» What is required: Among the records, which lines hold the word "pour"? Pick them out.

*** Opening of Raw data ***

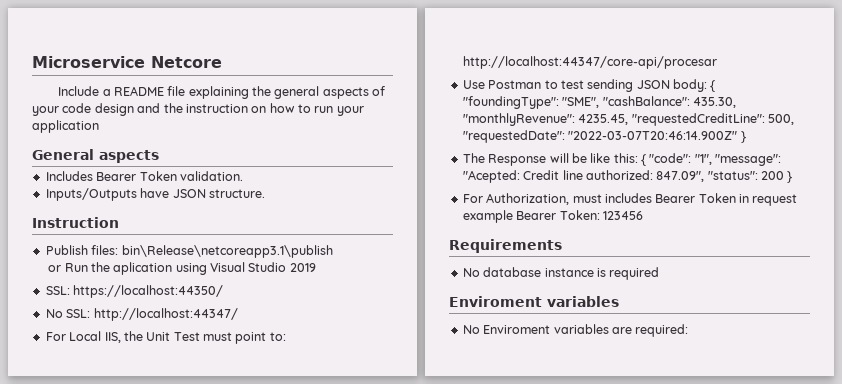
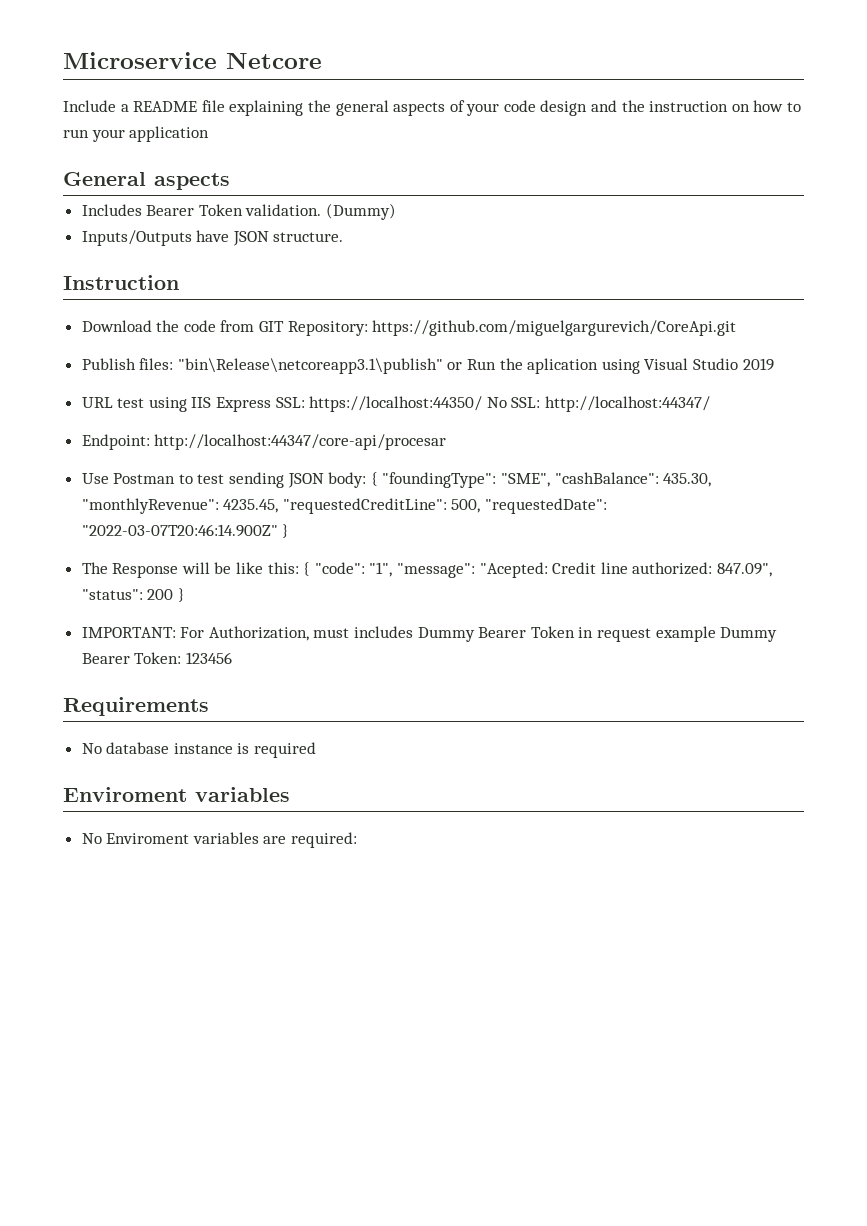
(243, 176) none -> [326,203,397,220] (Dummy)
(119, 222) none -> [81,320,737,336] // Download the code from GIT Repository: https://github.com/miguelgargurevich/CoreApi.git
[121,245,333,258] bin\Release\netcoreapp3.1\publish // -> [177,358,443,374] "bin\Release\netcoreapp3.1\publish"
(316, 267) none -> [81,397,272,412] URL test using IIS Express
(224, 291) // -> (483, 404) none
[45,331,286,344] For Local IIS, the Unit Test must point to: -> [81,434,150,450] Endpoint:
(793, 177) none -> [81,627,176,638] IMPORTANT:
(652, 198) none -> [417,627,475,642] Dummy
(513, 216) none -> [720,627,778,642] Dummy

*** Close of Raw data ***
*** Opening of Raw data ***

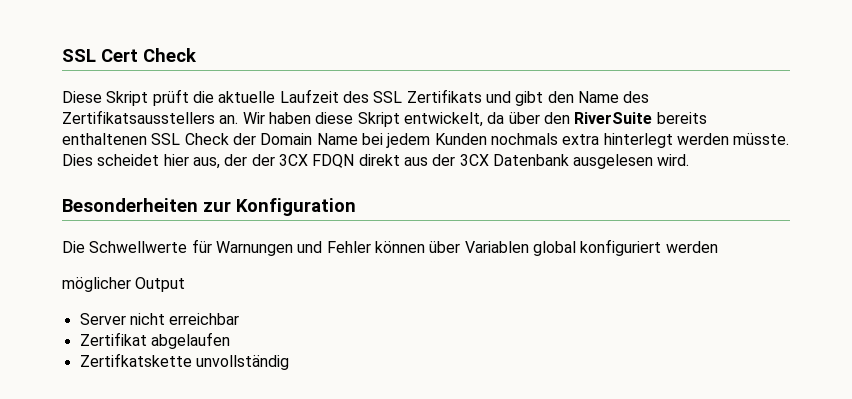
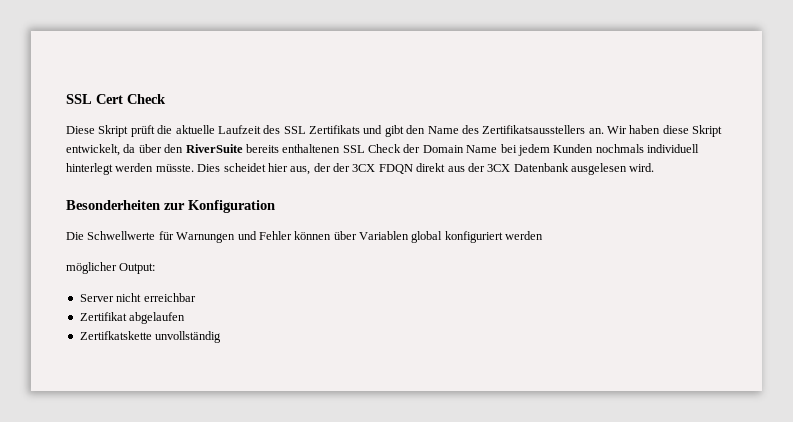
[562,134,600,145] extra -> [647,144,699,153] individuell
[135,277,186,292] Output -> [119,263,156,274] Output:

*** Close of Raw data ***
*** Opening of Raw data ***

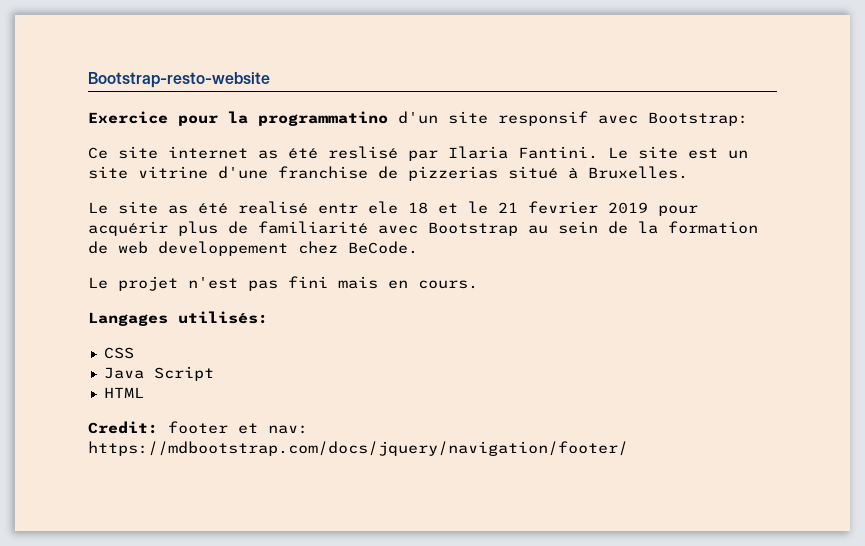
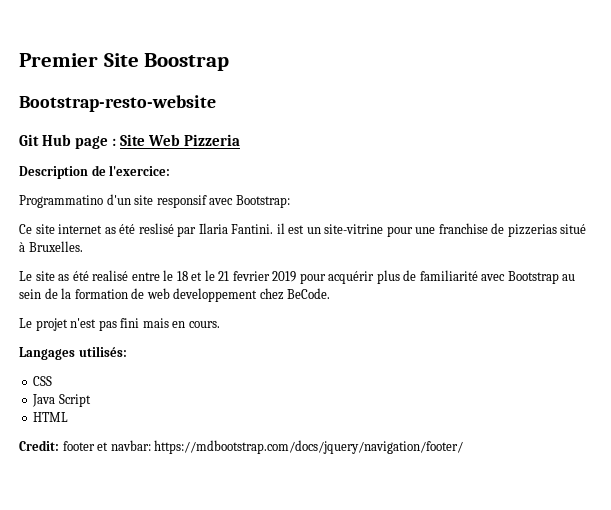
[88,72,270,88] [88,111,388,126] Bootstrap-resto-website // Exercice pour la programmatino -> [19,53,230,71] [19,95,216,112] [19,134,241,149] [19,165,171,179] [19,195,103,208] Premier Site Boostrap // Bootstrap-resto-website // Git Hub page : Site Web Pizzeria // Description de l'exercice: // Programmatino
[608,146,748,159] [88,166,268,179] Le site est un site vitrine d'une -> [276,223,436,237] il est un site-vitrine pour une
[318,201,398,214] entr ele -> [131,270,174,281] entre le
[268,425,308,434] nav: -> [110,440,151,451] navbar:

*** Close of Raw data ***

» Response to the exercise:
[88,72,270,88] [88,111,388,126] Bootstrap-resto-website // Exercice pour la programmatino -> [19,53,230,71] [19,95,216,112] [19,134,241,149] [19,165,171,179] [19,195,103,208] Premier Site Boostrap // Bootstrap-resto-website // Git Hub page : Site Web Pizzeria // Description de l'exercice: // Programmatino
[608,146,748,159] [88,166,268,179] Le site est un site vitrine d'une -> [276,223,436,237] il est un site-vitrine pour une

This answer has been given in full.